Dive Brief:

  • Hallmark Media is tapping Paramount veteran Anaïs Lempereur to serve as its CFO, the New York-based media company announced Wednesday in a press release. A subsidiary of Hallmark cards, Hallmark Media operates the Hallmark Channel, Hallmark Mystery and Hallmark Family networks.
  • Lempereur, who mostly recently served as SVP, streaming finance and CFO for Paramount’s Pluto TV segment, will officially join Hallmark in August, according to the release. She will report to Jim Shay, CFO of Hallmark, the company said.
  • Hallmark Media’s CFO seat has been vacant since the company appointed its previous finance chief, John Matts, as chief operating officer of Hallmark Media earlier this year, a company spokesperson told CFO Dive. The company declined to comment on Lempereuer’s appointment beyond the details included in the Wednesday press release.

Dive Insight:

Lempereur has served as the Pluto TV CFO for four years, according to her LinkedIn profile. Prior to Paramount Global, she served as VP of finance for salad chain Sweetgreen and has also served as global director, FP&A for music streaming platform Spotify.  

Anaïs Lempereur headshot

Anaïs Lempereur

Permission granted by Hallmark Media


Her appointment comes after the Christmas and romance movie maker made major cuts to its executive suite earlier this year, with four of its C-suite leaders — including its chief marketing officer, Lara Richardson, chief people officer, Pamela Wolfe, EVP of research strategy, Robin Thomas, and head of distribution, Judi Lopez — departing the company, Deadline reported in January.

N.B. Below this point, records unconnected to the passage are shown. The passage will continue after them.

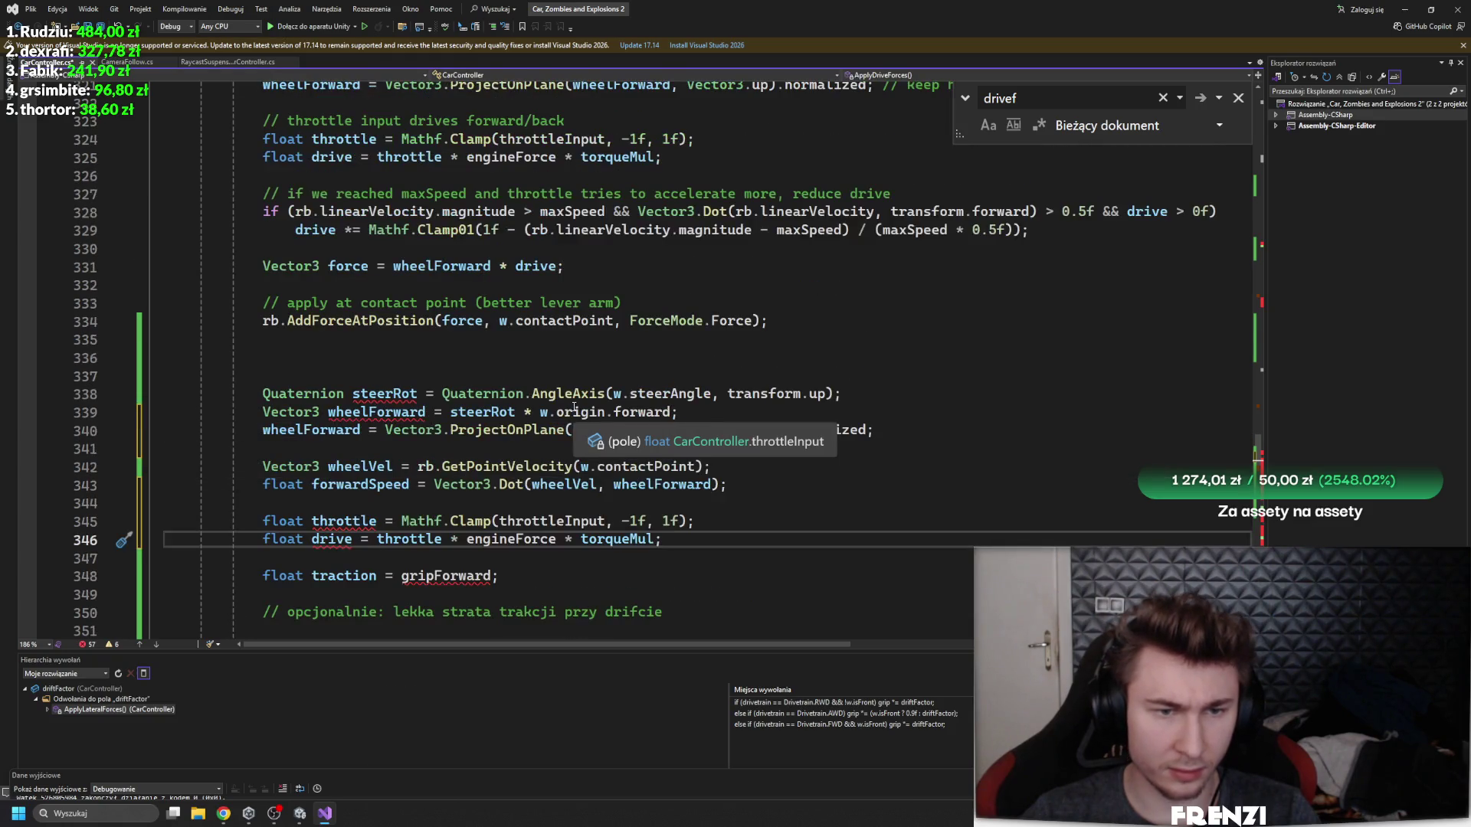
mouse_move(1030, 230)
left_mouse_down()
mouse_move(176, 215)
mouse_move(261, 213)
left_mouse_up()
key("ctrl+c")
scroll(595, 448, "down", 2)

Her predecessor Matts, meanwhile, assumed the COO role in January after serving as its finance chief beginning October 2022, according to his LinkedIn profile. The CFO to COO shuffle came after Hallmark’s CEO, Wonya Lucas, stepped down in 2023 with Mike Perry assuming the chair, according to reports at the time.

In joining Hallmark, Lempereur is also the latest in a swell of executives that have departed from Los Angeles, California-based Paramount in recent months.

The entertainment giant has recently announced sweeping leadership changes as it looks to clamp down on rising debt and cut back streaming losses, noting its CEO and president, Bob Bakish, would be stepping down from his roles as of April. Paramount announced the creation of the “Office of the CEO” for the business, with three executives — George Cheeks, Chris McCarthy, and Brian Robbins — to serve as a triumvirate at the top of the entertainment giant’s executive team.

In a separate release, the company also reported its Q1 2024 earnings results, where it narrowed losses in its direct-to-consumer segment — which includes its Paramount+ streaming platform — by 44% to $286 million compared to $511 million for the prior year period. It reported a net loss of $544 million for the quarter, compared to a net loss of approximately $1.1 billion for the prior year.

Bakish’s exit was followed by several other high-profile departures, including Jo Ann Ross, the chairman of its ad sales division, Julia Phelps, its chief communications and corporate marketing officer, and chief digital advertising officer David Lawenda, according to reports by Variety citing company memos.

Earlier this month, Paramount announced in a securities filing that its General Counsel and Secretary Christa A. D’Alimonte, would be leaving the company on June 28 in a separation that will be considered “a termination without cause.”

Since Bakish’s departure, Paramount’s Office of the CEO have continued to work to cut down on the company’s losses while fielding the blowback from a failed merger with fellow entertainment company Skydance — which sent shares tumbling to their lowest level since 2019, Deadline reported earlier this month.

In a town hall with Paramount employees earlier this week, the co-CEOs outlined plans to reduce $500 million in costs, which includes hiring bankers to potentially sell off certain company assets and a company reorganization which could include layoffs, according to a report by the Hollywood Reporter.